In this talk, we discuss three problems. The first is on an asynchronous multi-antenna wireless communication system and the later two are on collaborative estimation.
a) It is known that we can exploit certain type of asynchronism in a wireless communication system to our advantage. We quantify the capacity of a multi-antenna communication system with asynchronism, and observe that it can show significant improvement over a synchronous system.
b) We analyze a local popularity based recommendation algorithm that uses information about a set of similar users to recommend an item to a user. For a particular random matrix model, we would identify regimes where the local popularity based algorithm works and where it does not. We will also discuss some empirical results in light of our theoretical results and compare with an approach based on low-rank matrix completion.
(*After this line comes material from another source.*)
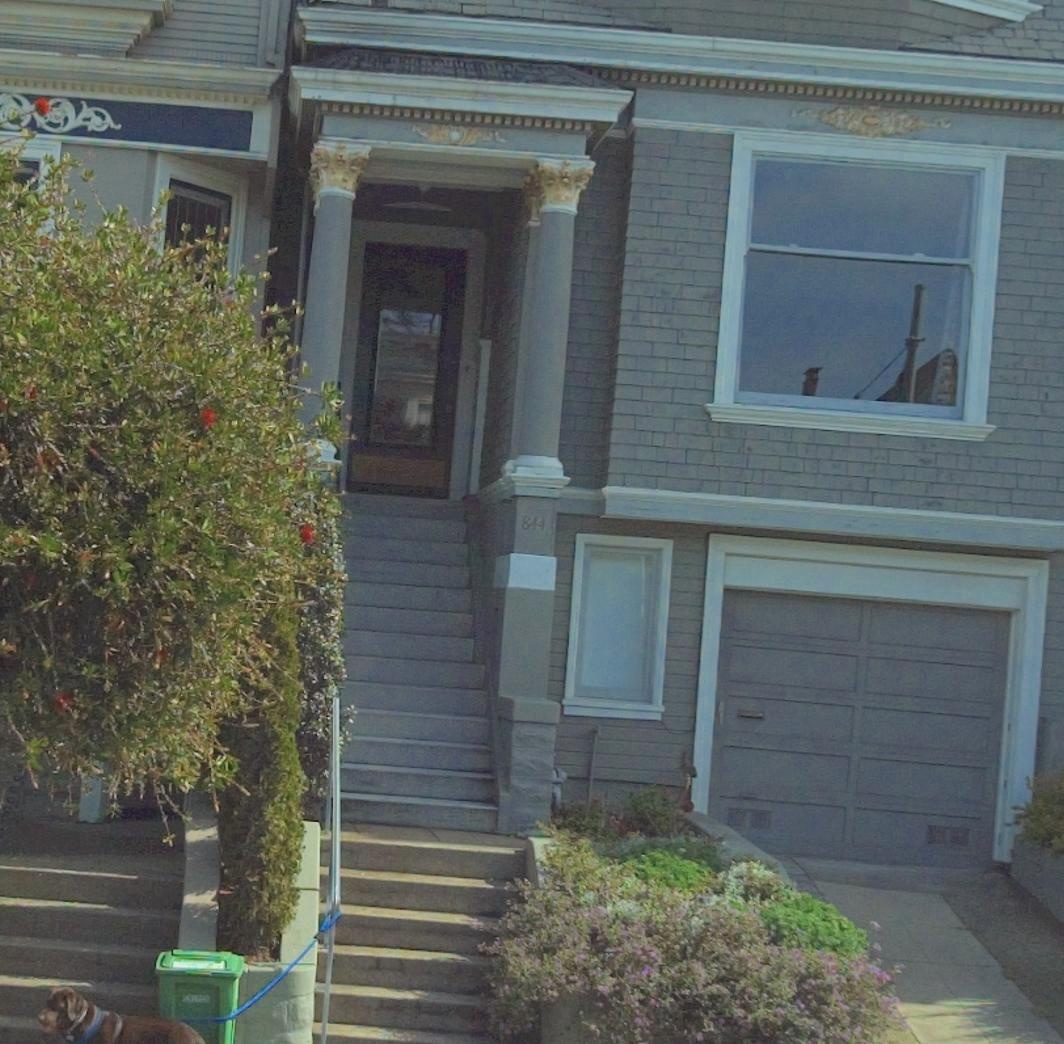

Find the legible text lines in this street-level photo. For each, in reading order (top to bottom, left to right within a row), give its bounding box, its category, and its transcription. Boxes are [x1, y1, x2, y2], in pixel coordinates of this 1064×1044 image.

[519, 514, 547, 534] StreetNumber: 844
c) We consider a collection of regression experiments which show clustered behavior. We study and compare several methods for this, demonstrate their applicability to the Yahoo Learning-to-rank Challenge (YLRC) dataset, and investigate an associated mathematical model. Based on empirical evaluation on the YLRC dataset as well as simulated data, we identify that a local regression (LoR) scheme is a good practical choice: it yields best or near-best prediction performance at a reasonable computational load, and it is less sensitive to the choice of the algorithm parameter. We will also discuss some analysis of the LoR method for an associated mathematical model, which sheds light on optimal parameter choice and prediction performance.